The night before last, a big BlackBerry bash was held in a flash London nightclub. The booze flowed freely as guests watched what were described as "top acts" (Wretch 32 anyone? No, me neither) strutted their stuff. Then, midnight-ish, when the tap was turned off and the music ended, there was a scuffle in the queue for the cloakroom where a man was stabbed in the neck with a broken bottle and left fighting for his life. A 25 year-old male has been arrested.
None of this had anything to do with RIM - other than the fact that the purpose of the party was to promote the BlackBerry Instant Messaging service so beloved of Britain's 'yoof', but it brought the Canadian company yet another slug of bad press at a time that it certainly doesn't need any more.
It's also ironic that the event, evidently arranged quite some time ago, actually took place shortly after RIM's CEO, Thorsten Hinds, said," We believe that BlackBerry cannot succeed if we try to be everybody's darling and all things to all people.”
This was immediately taken to mean that Research In Motion is, to all intents and purposes, to give up on the consumer market and focus instead on its first love - the enterprise, aka yuppies in the business sector. After all, that was where the BlackBerry made its name and where it held sway for so long. However, for the struggling manufacturer to believe it can go back to the future when things have changed so much seems to many analysts and industry observers to be little more than a dangerous mix of self-delusion and wishful thinking.
RIM seems to believe it is living in a world where the Apple's iPhone, Google's Android OS and Twitter are mere flashes in the pan; here today, gone tomorrow upstarts that will fade to black leaving RIM rightfully back in the pre-eminent position it used to occupy. Afraid its not like that, chaps. Ever heard of the global trend amongst enterprises to adopt the "bring you own device" model for their staff?
That said, picking one's way through the thicket of business babble that is the continuation of the CEO's statement (and excising multiple gobbledy-gook references such as driving "excellence and operating metrics and efficiency"by "full credit professionals" who will be "leveraging partnerships" with a "unique value proposition") and reading the rest of the paragraph, Mr. Heins also said "We plan to build on our strengths to go after targeted consumer segments, and we will seek strong partnerships to deliver those consumer features and content that are not central to the BlackBerry valuable position, for example, media consumption applications.”
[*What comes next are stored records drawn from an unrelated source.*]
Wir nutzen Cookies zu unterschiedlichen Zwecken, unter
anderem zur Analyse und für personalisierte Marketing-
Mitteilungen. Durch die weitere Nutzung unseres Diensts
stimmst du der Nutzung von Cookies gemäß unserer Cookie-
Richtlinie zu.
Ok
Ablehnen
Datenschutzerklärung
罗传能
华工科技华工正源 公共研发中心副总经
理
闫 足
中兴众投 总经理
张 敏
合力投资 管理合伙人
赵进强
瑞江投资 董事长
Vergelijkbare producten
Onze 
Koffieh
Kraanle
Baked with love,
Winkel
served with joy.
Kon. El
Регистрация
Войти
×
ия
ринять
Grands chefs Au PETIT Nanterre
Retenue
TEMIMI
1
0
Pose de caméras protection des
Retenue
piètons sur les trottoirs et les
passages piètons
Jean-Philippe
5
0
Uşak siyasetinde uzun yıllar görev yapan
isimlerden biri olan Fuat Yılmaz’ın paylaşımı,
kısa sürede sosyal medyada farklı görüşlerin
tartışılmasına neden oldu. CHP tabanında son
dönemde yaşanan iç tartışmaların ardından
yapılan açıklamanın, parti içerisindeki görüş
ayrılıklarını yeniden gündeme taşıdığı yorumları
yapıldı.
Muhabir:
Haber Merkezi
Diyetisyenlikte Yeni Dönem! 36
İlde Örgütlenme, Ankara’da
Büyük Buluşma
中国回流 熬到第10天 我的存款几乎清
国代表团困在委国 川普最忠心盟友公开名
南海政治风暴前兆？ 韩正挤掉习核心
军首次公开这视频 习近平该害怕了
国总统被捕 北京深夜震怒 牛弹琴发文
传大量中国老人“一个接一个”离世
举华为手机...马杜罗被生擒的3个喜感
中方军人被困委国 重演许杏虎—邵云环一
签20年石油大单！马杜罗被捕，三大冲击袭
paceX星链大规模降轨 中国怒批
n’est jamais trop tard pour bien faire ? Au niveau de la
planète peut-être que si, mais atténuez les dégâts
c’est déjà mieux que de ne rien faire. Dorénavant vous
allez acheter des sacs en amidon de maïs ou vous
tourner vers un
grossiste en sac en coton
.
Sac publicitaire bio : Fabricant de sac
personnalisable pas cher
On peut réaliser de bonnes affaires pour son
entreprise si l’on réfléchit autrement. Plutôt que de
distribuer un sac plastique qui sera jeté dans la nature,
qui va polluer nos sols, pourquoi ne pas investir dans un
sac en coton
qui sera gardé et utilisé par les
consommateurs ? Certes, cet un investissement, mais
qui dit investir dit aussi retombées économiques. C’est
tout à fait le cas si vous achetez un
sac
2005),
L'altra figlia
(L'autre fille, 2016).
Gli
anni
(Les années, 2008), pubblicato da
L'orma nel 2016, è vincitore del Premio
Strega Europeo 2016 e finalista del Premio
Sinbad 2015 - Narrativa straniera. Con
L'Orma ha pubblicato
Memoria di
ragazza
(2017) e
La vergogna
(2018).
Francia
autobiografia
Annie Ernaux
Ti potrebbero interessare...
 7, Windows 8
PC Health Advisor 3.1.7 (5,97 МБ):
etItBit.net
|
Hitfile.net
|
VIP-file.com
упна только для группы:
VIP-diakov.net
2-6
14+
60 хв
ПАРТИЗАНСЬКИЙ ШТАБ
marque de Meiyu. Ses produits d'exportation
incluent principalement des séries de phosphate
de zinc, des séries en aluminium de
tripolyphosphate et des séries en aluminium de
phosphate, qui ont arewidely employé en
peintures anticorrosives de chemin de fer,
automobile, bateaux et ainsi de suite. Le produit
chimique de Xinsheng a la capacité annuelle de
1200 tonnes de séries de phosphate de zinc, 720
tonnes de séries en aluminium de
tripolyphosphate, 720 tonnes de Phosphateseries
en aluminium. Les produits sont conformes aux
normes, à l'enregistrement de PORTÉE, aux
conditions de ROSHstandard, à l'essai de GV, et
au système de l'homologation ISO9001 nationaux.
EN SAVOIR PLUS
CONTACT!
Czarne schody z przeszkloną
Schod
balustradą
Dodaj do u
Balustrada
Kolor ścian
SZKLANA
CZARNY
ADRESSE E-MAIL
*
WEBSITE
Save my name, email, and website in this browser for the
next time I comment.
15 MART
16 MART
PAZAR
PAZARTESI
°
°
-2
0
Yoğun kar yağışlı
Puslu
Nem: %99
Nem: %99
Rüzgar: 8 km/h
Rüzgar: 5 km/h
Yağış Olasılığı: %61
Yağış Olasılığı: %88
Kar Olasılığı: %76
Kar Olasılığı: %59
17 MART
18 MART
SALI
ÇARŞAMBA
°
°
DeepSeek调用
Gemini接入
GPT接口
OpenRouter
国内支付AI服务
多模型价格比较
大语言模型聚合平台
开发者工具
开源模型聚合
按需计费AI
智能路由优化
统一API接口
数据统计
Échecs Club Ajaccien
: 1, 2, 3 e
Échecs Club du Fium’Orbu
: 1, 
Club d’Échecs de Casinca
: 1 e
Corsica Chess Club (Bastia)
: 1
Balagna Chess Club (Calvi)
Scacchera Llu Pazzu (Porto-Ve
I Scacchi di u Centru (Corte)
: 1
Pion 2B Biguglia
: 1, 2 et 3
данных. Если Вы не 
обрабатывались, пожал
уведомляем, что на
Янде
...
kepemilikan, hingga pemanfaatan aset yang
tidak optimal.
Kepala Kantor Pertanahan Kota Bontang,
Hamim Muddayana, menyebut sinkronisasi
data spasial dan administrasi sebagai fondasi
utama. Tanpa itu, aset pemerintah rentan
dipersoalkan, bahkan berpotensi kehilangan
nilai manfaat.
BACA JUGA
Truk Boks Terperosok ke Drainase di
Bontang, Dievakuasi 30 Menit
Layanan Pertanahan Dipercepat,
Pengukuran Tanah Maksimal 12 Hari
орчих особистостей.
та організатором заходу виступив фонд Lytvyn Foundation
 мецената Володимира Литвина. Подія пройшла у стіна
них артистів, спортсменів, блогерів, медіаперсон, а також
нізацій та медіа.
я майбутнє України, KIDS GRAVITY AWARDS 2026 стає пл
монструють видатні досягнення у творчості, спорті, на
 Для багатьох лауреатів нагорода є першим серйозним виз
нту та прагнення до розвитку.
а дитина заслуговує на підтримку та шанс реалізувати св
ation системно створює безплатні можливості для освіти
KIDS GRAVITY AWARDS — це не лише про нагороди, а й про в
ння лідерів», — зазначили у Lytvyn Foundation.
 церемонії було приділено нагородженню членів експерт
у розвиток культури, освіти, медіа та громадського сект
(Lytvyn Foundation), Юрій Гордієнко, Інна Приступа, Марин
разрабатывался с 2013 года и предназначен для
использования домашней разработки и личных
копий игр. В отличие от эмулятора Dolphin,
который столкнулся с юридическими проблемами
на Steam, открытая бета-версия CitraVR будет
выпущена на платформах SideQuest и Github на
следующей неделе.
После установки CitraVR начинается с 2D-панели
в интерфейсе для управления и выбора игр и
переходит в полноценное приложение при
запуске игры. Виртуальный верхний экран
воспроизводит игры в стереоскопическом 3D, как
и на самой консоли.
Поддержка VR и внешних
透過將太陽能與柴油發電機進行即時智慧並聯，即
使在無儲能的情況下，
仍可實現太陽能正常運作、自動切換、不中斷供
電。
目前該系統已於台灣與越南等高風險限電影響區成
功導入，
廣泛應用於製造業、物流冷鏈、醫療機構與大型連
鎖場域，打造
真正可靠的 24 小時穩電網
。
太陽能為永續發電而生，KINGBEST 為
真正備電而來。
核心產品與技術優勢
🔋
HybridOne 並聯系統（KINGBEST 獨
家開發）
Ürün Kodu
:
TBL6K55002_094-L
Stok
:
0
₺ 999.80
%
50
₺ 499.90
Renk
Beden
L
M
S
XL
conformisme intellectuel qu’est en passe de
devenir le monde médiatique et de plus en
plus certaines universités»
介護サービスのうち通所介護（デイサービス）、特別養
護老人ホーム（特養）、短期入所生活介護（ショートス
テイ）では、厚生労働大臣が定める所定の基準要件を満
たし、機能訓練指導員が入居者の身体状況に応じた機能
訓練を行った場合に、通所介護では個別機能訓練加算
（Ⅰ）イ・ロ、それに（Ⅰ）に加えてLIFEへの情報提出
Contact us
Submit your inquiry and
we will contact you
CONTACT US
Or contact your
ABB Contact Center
So, some consumer sectors will continue in one way or another and that includes the youth market whose members use BlackBerry Messaging as a secure, private, social network. Now that's a consumer sector that definitely can be 'leveraged', expanded and exploited, as can a variety of others. After all, despite its woes, RIM is sat on a cash pile of US$1.8 billion, and whilst this is dwindling, there is still plenty of money (but perhaps less time) left to do something innovative rather than dwelling on past glories and trying to recapture them.
That said, RIM is also a combatant in the patents wars that are distracting far too many ICT companies around the world and now faces a lawsuit from the Dutch company NXP, the third-largest semiconductor company in Europe, which is claiming that the Canadian company is in infringement of six of its patents in relation to both the development and manufacture both BlackBerry devices and the PlayBook tablet.
The patents were granted to the Dutch company between 1997 and 2008 and NXP wants an injunction on RIM products, and, under US law, is claiming, in an Orlando, Florida court, triple monetary damages for lost profits and royalties.